It’s a Gas, Gas, Gas

A few years ago, Costa Mesa officials installed a sophisticated system to detect underground fuel leaks at the city's corporate yard. But in December 1996, a technician discovered that someone had rewired the alarm system, allowing 22,000 gallons of gasoline to pour undetected through a ruptured line into the ground beneath the yard and two nearby schools.

City officials argue that someone broke into the corporate yard and rewired the alarm as an act of industrial sabotage. But others-including a contractor the city has blamed for the spill-say it's more likely city workers jerry-rigged the system after continuous false alarms.

The city's argument is laid out in a lawsuit alleging that workers on a construction project in the yard drove an 18-inch spike through an underground line carrying gasoline for city vehicles. That incident would have occurred in November 1995, and the leak wasn't discovered until December 1996-13 months later. The city is suing Sequel Contractors and its subcontractors for $400,000.

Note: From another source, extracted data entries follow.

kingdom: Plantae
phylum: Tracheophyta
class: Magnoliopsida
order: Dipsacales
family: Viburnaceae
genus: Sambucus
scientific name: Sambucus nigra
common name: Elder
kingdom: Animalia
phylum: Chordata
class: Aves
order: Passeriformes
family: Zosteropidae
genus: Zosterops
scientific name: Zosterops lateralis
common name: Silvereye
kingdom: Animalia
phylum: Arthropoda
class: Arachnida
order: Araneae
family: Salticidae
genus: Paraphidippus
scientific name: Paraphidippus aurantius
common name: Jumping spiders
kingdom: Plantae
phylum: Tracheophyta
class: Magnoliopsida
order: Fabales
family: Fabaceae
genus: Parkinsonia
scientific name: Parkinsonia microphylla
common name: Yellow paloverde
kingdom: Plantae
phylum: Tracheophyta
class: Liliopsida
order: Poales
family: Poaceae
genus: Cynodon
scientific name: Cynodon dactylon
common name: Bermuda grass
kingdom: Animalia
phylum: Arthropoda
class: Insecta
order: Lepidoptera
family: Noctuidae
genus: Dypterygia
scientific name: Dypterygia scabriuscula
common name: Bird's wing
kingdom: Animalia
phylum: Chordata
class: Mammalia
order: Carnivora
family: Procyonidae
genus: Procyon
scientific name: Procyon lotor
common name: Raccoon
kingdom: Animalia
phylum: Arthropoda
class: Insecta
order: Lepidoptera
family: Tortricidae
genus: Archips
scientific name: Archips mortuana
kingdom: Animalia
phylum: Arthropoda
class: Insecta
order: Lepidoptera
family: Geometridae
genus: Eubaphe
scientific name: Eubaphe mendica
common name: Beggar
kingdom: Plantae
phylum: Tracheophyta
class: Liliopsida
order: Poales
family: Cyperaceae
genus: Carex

“The city admitted under oath that the system was bypassed,” said James Stout, an attorney representing Sequel Contractors. “Our experts are going to take a look at the pipe to see what caused the puncture.”

Bill Morris, the city's director of public services, confirmed that “someone apparently bypassed the system,” but, he said, no one knows who did it. “We are in discovery right now.”

Records obtained by Stout from two maintenance workers employed by an outside company confirm the alarm was bypassed in April 1996. In their depositions, the workers say city workers at the yard were responsible for the bypass.

Edwin Richards, the attorney representing the city of Costa Mesa, didn't return repeated phone calls.

By December 1996, the system “was alarming continuously.” That's when city officials called the alarm manufacturer, Hasstech Inc. On Dec. 19, Hasstech representative Jose E. Rodriguez investigated the problem, alerted Costa Mesa officials to the bypass-and later left city workers with an instruction manual. On Dec. 22, the leak was discovered.

“Apparently, everyone who has these systems bypasses the alarm,” said Stout. “They're very sensitive and go off all the time-even when it rains. It takes very little electrical knowledge to shut off the alarm.”

Lester Kaufman, chief of the Environmental Protection Agency's underground-storage-tanks program for the region including California, said alarm bypasses occur frequently enough to be a problem. “I wouldn't say the bypasses occur 'all the time,'” he said, “but they happen more often than we'd like.”

Kaufman said he wasn't familiar with the Costa Mesa leak, but he confirmed that bypassing leak-detection alarms violates state and federal environmental laws. He also said he was familiar with the excuse that alarms are often bypassed because they're too sensitive.

“I've heard that, and it's not a good excuse,” said Kaufman. “There are alarm manufacturers doing a better job than they have in the past. There's no excuse for not having the alarm on.”

In any case, the city has spent the past 10 months cleaning up the spill; city officials figure the cleanup will be finished in a year. Denise Fennessey, program managerfor the county's Environmental Health Department's Hazardous-Waste Surveillance unit, said the cleanup currently consists of groundwater pumping and vapor extraction.

For Stout, who expects the case will go to trial this summer, whatever happens won't be good for Costa Mesa. “The environmental laws were designed to prevent exactly the kind of damage we have here,” he said. “No matter what happens, the city will get a black eye.”